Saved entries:
====

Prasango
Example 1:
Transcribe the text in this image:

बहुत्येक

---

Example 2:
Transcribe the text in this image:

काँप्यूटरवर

====

## Task instructions
Return every line of the material above without changing any character.

## Task response
Prasango
Example 1:
Transcribe the text in this image:

बहुत्येक

---

Example 2:
Transcribe the text in this image:

काँप्यूटरवर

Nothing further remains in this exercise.